Lunch

Contrary to my predictions in my last post, my lunch on Wednesday was actually more local in its ingredients. I unfroze some chili I had made a week ago, and ate that with some couscous. Ill do my best to outline all of the ingredients in the chili:

Prepackaged mix

The pre-packaged mix includes raw beans, chili spices and some dried chives for extra flavor. It is packaged by a company called Mitchell’s Soup Company, which to my delight hand makes all of their products from the Cowichan Valley on Vancouver Island! I have finallycome across a food product thatdoes not have to cross water to get to the supermarket. It is roughly 140 km from the valley, to Thrifty Foods, to my house, so in a truck that would burn roughly 54.6 litres of gas to transport.

The pre-packaged recipe calls for 3 extra ingredients: tomatoes, an onion and some ground beef. The tomatoes are from Abbostsford BC, which I was thrilled to hear because it’s the first ingredient I’ve blogged about to be within 100 miles of my home! However, it just barely makes it at around 94 miles. It  was also grown in a greenhouse, which although makes use of solar energy to heat itself through convection, still has to be heated significantly using fossil fuels in colder climates.

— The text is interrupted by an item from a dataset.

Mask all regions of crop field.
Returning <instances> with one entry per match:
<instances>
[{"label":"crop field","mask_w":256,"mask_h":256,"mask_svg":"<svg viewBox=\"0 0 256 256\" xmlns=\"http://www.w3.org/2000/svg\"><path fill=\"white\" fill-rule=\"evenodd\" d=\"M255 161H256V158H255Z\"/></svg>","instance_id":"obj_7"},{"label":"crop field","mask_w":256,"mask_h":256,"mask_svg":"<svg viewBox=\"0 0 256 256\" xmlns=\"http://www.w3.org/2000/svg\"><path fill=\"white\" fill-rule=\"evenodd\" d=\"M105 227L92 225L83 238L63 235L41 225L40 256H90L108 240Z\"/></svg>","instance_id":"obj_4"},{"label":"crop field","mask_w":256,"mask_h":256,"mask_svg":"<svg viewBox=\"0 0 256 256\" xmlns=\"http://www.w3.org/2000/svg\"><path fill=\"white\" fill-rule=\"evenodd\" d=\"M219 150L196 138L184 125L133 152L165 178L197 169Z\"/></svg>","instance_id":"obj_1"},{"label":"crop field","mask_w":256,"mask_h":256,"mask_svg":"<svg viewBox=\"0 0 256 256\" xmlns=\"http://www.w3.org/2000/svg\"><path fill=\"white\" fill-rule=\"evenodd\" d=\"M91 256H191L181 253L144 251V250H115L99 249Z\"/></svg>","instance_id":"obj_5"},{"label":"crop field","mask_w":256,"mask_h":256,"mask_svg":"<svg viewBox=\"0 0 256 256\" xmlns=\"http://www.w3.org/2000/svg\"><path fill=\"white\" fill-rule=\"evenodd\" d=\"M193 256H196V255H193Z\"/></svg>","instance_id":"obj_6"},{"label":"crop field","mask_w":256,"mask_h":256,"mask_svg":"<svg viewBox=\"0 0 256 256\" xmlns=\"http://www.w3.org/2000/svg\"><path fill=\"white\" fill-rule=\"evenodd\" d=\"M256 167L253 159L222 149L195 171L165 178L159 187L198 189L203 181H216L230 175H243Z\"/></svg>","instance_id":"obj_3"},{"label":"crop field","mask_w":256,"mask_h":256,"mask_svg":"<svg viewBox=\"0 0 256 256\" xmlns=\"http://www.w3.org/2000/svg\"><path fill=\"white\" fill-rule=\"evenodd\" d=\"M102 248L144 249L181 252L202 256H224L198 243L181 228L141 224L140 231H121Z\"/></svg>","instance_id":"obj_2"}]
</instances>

The onions are grown in the USA. Washington is the second largest state in the US for onion production, as well as being the closest state to BC, so initially I guessed that this is where the onion is from. However, according to the National Onion Association (of the United States), spring and summer onions are more likely to come from Arizona, which is roughly 2,800 km away[1]. To my surprise, despite not having the handling restrictions of dairy products, onions go through a similar inspection process to that of eggs. Both are inspected, graded, packaged, and usually required to be kept cool or frozen for storage in cooler months.

As for the meat, I tried to avoid ground beef and choose a non-ruminating animal as a substitute, namely ground turkey. The turkey was grown organically also in the Cowichan Valley, which means that there are considerably lower fossil fuel inputs into their feed. The turkey must still be processed and its meat ground and packaged to ultimately be transported to stores, which may possibly use oil as a fuel and plastics input to carry these steps out.

The couscous was prepared in Delta, BC and is also organic, which greatly surprised me as well because I have eaten this brand of couscous before many times and never knew it was organic. It was only after scouring the box for the area in which it was grown that I found in tiny writing on the bottom of the box “Certified Organic by the Organic Crop Improvement Association”. I was perplexed as to why the company would not want to advertise this more transparently to their consumers, especially if they had gone through the trouble to get it certified by an official organization.  The Box is 100% recycled paper, which saves some oil in not having to construct new paper but is still a very oil and water intensive project due to the recycling.

My last ingredient that I thought I should touch on is the water I was drinking.  Victoria sits almost directly on the Juan de Fuca fault line, which means that we are very susceptible to earthquakes. The area is in fact “due” for the next big one, which could come tomorrow or in 100 years from now. The situation gets worse when the fact that 95% of Vancouver islands food is imported from the mainland[2] is considered, which brings up serious food security issues if we were ever cut off from the mainland for a short period of time for any reason. As a result, our family stays stocked with a lot of canned goods that we eat and restock but keep in large supply, as well as having an emergency water cooler. These water jugs are kept in a tick plastic container and can become unsafe to drink if they are stored for too long.

As a result, despite having clean and fresh tap water, we usually drink from the cooler which uses much more oil to package and transport. I thought this is an interesting example of how our entire family, including myself, is not willing to put an environmental concern above what we feel is our personal safety insurance. However the water is tapped from Fanny Bay, BC and is bottled in Richmond, BC, so at least the entire production process is spread over less than a 300km distance.

*just to clarify the water I used to cook the chili in was from the tap. I still end up using the tap a lot!